EXERCISE DESCRIPTION:
Your answer must be every line of the data that contains "Романтические".

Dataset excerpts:
· · · · · · ·

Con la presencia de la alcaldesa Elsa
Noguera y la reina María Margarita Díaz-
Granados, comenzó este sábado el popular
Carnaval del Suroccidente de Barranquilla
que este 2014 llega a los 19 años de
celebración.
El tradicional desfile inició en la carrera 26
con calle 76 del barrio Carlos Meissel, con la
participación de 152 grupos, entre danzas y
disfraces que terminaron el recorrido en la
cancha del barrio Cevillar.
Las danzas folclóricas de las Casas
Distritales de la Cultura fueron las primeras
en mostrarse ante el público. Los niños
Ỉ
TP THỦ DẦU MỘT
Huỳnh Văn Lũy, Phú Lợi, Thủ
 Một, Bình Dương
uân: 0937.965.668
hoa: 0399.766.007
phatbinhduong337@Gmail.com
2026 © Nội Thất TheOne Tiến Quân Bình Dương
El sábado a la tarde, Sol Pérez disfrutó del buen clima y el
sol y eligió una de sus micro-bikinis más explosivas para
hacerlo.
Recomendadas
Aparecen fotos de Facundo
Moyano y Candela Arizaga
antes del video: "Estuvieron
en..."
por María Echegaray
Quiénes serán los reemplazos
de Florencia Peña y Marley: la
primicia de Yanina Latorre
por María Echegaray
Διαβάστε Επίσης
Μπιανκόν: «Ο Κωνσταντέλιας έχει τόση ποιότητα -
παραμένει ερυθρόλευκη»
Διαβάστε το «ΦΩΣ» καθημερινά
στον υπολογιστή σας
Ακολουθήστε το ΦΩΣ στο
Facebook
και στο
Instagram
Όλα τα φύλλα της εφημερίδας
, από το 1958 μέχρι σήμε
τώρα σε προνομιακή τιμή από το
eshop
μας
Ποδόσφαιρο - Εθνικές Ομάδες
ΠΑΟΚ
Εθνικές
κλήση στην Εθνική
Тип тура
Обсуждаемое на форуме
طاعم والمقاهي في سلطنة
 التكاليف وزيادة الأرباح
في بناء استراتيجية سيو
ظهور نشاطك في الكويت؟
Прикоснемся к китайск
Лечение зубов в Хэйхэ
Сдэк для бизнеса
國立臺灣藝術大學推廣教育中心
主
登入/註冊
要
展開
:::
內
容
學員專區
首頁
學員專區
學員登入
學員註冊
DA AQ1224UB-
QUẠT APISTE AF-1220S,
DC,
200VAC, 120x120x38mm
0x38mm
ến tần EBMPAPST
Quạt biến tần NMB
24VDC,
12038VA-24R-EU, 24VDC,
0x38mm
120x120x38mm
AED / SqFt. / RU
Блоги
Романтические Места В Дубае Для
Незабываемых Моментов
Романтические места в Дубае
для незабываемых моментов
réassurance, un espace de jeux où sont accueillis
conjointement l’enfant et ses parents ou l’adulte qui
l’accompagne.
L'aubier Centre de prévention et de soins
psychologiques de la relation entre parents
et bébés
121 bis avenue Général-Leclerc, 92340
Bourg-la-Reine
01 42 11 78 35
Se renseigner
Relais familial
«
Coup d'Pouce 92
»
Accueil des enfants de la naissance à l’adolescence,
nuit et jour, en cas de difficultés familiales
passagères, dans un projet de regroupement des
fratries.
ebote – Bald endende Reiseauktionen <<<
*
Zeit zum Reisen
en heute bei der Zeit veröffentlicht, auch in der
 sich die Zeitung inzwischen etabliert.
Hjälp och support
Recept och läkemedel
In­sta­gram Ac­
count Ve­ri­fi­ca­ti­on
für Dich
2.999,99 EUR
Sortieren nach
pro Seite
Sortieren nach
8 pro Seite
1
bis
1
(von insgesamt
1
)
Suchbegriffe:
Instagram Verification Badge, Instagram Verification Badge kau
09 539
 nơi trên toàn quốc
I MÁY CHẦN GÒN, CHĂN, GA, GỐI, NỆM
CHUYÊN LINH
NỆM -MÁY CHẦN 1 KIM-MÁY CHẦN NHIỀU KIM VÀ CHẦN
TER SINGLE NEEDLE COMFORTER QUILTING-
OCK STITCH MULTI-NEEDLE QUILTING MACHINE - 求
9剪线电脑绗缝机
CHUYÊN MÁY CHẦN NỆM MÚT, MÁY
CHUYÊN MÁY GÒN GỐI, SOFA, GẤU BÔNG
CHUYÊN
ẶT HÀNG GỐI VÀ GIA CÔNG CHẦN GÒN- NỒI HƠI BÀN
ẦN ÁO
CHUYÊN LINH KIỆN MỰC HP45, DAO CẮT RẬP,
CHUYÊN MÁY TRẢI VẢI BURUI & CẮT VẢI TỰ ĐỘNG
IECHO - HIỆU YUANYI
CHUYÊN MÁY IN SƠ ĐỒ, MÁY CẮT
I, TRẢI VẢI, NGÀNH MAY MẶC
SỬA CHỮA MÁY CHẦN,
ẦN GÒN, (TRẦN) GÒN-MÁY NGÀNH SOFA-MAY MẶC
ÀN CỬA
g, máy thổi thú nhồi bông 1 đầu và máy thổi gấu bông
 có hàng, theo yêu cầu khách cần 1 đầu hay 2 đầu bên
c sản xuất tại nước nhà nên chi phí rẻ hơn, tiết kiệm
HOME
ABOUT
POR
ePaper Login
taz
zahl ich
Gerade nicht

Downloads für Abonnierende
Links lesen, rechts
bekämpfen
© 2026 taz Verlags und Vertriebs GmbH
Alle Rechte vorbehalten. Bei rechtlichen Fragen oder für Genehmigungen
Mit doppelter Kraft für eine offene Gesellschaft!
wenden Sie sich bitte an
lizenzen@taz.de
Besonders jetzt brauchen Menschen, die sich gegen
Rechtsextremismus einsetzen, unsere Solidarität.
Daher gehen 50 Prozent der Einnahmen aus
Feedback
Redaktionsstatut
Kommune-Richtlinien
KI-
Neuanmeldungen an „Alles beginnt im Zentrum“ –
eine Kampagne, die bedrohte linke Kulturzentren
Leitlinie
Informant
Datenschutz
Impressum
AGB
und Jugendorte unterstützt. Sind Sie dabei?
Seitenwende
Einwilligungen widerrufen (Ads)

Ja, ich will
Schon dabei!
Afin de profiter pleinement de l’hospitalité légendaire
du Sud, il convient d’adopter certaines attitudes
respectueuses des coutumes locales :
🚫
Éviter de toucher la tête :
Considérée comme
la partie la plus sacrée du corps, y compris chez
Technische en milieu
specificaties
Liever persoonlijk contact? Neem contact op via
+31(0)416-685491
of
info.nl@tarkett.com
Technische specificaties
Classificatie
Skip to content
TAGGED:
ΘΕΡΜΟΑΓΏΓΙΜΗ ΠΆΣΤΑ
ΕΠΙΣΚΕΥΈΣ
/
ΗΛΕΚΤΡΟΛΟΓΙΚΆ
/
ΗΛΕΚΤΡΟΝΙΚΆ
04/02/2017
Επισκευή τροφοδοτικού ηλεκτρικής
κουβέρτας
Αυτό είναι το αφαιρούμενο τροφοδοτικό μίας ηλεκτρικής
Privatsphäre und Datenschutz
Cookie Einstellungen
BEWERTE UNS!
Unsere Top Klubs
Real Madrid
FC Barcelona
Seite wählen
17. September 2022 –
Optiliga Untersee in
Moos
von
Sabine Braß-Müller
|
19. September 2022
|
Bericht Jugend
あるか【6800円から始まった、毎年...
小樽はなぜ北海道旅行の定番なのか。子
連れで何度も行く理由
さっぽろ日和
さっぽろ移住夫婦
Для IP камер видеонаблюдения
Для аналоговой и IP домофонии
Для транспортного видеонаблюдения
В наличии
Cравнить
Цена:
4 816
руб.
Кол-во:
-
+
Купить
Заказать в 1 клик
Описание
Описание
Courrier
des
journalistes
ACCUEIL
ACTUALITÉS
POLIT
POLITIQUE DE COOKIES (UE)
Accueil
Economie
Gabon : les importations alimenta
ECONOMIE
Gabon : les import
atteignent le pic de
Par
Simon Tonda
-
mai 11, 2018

· · · · · · ·

SOLVED EXERCISE:
Романтические Места В Дубае Для
Романтические места в Дубае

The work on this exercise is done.